Location
- Leovigildo Filgueiras Av., Garcia Salvador, Bahia Brazil
- Coordinates: 12°59′33″S 38°31′03″W﻿ / ﻿12.9924234°S 38.5174454°W

Information
- Type: Private primary and secondary school
- Religious affiliation: Catholic
- Denomination: Jesuit
- Established: 15 March 1911; 114 years ago
- Director: Sérgio Silveira
- Grades: First through eleventh
- Gender: Coeducational
- Enrollment: 5,000
- Website: www.colegioantoniovieira.com.br

= Antonio Vieira College =

Private primary and secondary school in Salvador, Bahia, Brazil

Antonio Vieira College is a private Catholic primary and secondary school located in Salvador, Brazil. Founded by the Society of Jesus in 1911, the school has about 5,000 students enrolled in grades one through eleven, and also gives night classes for youth and adults.

==History==
The College was founded on 15 March 1911 at 43 Sodre Street. In 1912 it moved to Coqueiros da Piedade Street, and a boarding school was added. In 1915 this became Vieirense Academy of Science and Letters.

In 1926 land was acquired at Garcia Farm, and the foundation stone of a new building laid in 1930. The Jesuits acquired Mercy Farm Mar Grande in 1945. In 1967 the school began admitting girls.

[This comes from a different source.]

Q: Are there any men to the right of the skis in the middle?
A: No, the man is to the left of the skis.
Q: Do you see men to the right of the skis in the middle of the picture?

In 1995 a multisport gym was opened at the college. In 1997 the College choir was founded under the direction of Cicero Alves Filho, and the Religious Music Festival (FEMURE) followed in 2000. The swimming pool was built in 2001. The Shrine of Our Lady of Fatima at the College hosts large groups like the Bahia Symphony Orchestra.